In Australia, the homeowner can buy and apply termiticide to their home. It’s your castle and it should have a moat to stop termites.
But if you charge for applying a termite treatment, you need the appropriate licenses and insurance.
Things to consider when treating your home
You typed in the search ‘DIY to treat my home for termites’, so we won’t say not to. But let us give you some facts to consider why you shouldn’t and why you should seek a licensed professional.
Can you buy the right chemical? What chemical is safe to use around your home?
The termite treatment chemical you can buy from Bunnings or a Produce store is a generic formulation of the recognised industry brands.
If you are buying Termidor online, you are buying an illegal product that is old and probably been sourced overseas. BASF, the manufacturer of Termidor, does not allow the sale of Termidor to the general public.
Do you know how and where to apply the termite treatment?
- On an average-sized house, you need to apply 100’s of litres of termiticide.
- How do you mix the chemical in bulk with water? Doing it by buckets is crazy!
- The treatment must be applied continuously around the building. Otherwise, the termites will gain concealed entry from under the concrete slab or along the footings.
- All registered termiticides must be applied to loam-type soil in a mixed solution. Not to clay or stones.
- You need to ensure the trenches you dig are down to the footings, and at least 150mm wide, and all trees and roots need to be removed.
- Where you have concrete paths or driveways, you need to drill 12mm holes every 300 - 400 mm (or to the manufacturer’s instructions) and inject the chemical under pressure (35 psi) with an appropriate injection tool, so it disperses in a 360-degree pattern.
A more potent mix and more ‘juice’ is not better
Don’t be tempted to mix stronger than the manufacturers’ instructions thinking it will work better and longer. When applied, it needs to bond and disperse in the soil as the chemistry formulation requires.

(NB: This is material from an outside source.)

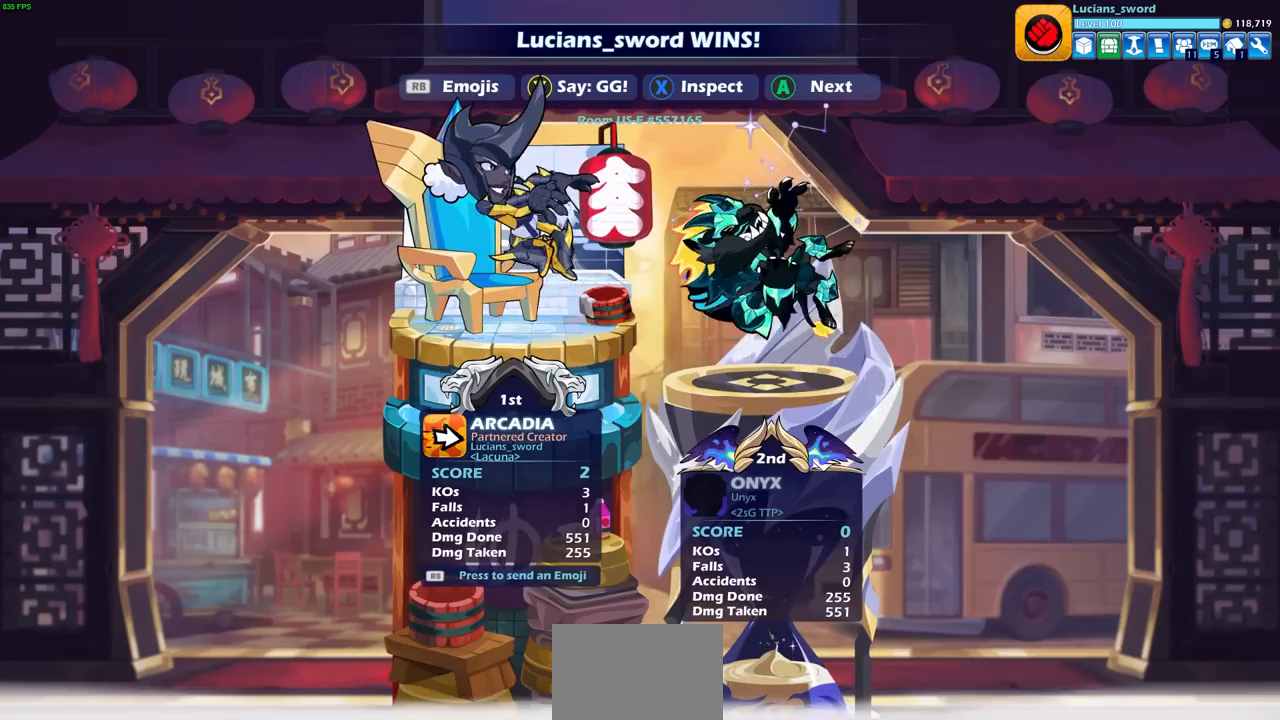
{"buttons": [], "left_stick": "center", "events": []}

Remember, more chemical is not better; it’s how and where it is applied.
Personal safety
You should wear the PPE requirement as specified on the bottle - gloves, full-length cotton overalls, eye protection and respirator when applying and mixing the termiticide.
Remember, you are personally liable if the chemical you are handling poisons a neighbour’s pet or runs into stormwater.
Insurance and documentation
If you treat your home, there is no warranty, insurance and treatment documentation. So if you plan to sell, you can’t prove or pass on anything. It would lessen the home’s value as it would be deemed a dodgy job and have no value.
Peace of mind
If you go ahead and do the treatment yourself, be prepared to lay awake at night with a nagging thought, ‘Have I really stopped the termites? Are the termites back’?
Otherwise, you have to be super vigilant and keep checking constantly.
How a termite treatment should be done
It’s the Aussie way - we get it
There are many things that you must love about the Australian male. One of their most endearing characteristics is their desire to do things themselves. I’m not talking about the sissy urban pursuit of purchasing a flat pack from Ikea and arming himself with an Allen key. No, I’m talking about serious stuff like installing a chemical treatment around his home to stop termites (white ants).
Case study on how not to treat a house for termites
We recently treated a house in Capalaba where the owners found live termites in the bathroom. Months before we arrived, the man of the house and his father-in-law tried applying chemicals to the outside soil (see attached photo). I am not knocking the spirit of the endeavour; we all love a person that gives it a go; it’s more the misleading delivery of good intent.
They went down to Bunnings and bought a proprietary termite chemical they thought would do the job. The problem is that the repellent type of chemical they purchased is regarded as “yesterday’s chemical”, and no legitimate Termite company would consider using it due to health and performance issues.
Also, the delivery of the chemical was inappropriate but creative. Their way of applying the chemical down a tube seemed a good idea, but it didn’t do the job.